Миру все больше казалось, что он попал в сказку. Или сон. Потому что ТАКИМ отца он почти никогда не видел. Легким, счастливым. Свободным? Мир перевел взгляд на Герасимова, пытаясь понять, в чем его секрет. Что в нем такого, что отец так хорошо чувствует себя рядом с ним?
Вадим поймал его изучающий взгляд и улыбнулся:
- Все просто. Я единственный, кто способен, не поморщившись, не только выслушать все это нагромождение слов, что иногда выдает твой отец, но и понять, что он имел ввиду.
Мир кивнул, давая понять, что принял к сведению, и попытался превратиться в тень. Кто знает, когда ему еще выпадет шанс увидеть отца таким.
- Ты недооцениваешь меня, мой друг, - Вадим снова повернулся к Диме. - Да и тебя, помнится мне, я тоже не шоколадом с алкоголем соблазнял.
- О, только ради того, чтоб ещё хотя бы раз увидеть тебя ТАКИМ, как тогда, я готов позволить тебе являться и испрашивать. И даже соблазнять. А впрочем, нет, у нас товар, у вас... купец... - Димка чуть жеманно повёл плечом. - Итак, начнём?..

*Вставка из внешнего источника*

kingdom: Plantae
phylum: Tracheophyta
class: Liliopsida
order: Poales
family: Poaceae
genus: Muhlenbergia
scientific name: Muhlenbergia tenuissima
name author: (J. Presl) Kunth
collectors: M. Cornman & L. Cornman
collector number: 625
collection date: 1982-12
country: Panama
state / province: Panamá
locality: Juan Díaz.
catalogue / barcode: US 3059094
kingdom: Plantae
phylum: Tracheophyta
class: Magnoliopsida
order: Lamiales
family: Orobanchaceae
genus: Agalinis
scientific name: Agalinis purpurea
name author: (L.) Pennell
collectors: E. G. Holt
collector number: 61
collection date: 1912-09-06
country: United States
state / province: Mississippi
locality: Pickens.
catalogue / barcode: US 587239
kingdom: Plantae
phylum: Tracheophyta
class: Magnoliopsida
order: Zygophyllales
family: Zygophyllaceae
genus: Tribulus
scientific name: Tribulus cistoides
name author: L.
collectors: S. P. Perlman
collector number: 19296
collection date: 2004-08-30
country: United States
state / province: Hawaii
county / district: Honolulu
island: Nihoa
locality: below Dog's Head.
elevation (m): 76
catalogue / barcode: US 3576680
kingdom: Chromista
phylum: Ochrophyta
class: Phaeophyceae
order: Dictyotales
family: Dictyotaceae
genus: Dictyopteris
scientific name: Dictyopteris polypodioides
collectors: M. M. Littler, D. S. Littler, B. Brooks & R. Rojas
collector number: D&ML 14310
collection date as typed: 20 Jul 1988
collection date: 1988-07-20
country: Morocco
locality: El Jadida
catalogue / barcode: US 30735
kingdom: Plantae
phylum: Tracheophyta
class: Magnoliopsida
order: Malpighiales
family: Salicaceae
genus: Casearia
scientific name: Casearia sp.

Вадим мгновенно стал серьезным. Таким, каким становился когда начинал вести разговоры о делах:
- Ты знаешь о моем новом проекте. Я хочу, чтобы твой сын участвовал в кастинге. И нет, твой мгновенный и категоричный отказ я не принимаю.
Смысла хмуриться - нет. Топать ногами, вопить, что Миру ещё рано, что ему нужно ещё немного подрасти - тоже. Это всё отговорки. Просто отговорки и Герасимов как никто другой об этом знал. Пожалуй, даже лучше, чем многие.
Он кивнул - да, знаю. Да, понял.
- Ты же понимаешь, что спонтанно решения не принимаются. И... это будет значить много. И означать много.
И прежде всего то, что Мир окажется под прицелом камер. И всё же... это выбор Ратмира, только Ратмира. Вот только заставить собственное сердце признать это и примириться - так трудно.
- Может, пора уже отпустить его, а, Дим? Он уже не ребенок, и ты об этом знаешь. Я понимаю, что ты хочешь его уберечь, но жизнь не стоит на месте. Рано или поздно ему придется выйти из твоей тени. Так, может, лучше рано? Пока у него есть кому его поддержать.
Дима на миг прикрыл глаза. И ведь знает, куда ударить, чтоб наверняка.
С другой стороны - на то он и друг, чтоб быть безжалостным. Друзья такими и должны быть. Может быть. Наверное.
Можно сколь угодно долго рыдать на плече, утирать слёзы сопливчиком с монограммой, но лучше своевременная жестокость, чем испорченные годы.
Правда, Бикбаев? Ты в это веришь?
- Я приму любое его решение, Герасимов, - Кому из них он говорил эти слова? – Ну, а теперь я стану свидетелем процесса совращения, или нет?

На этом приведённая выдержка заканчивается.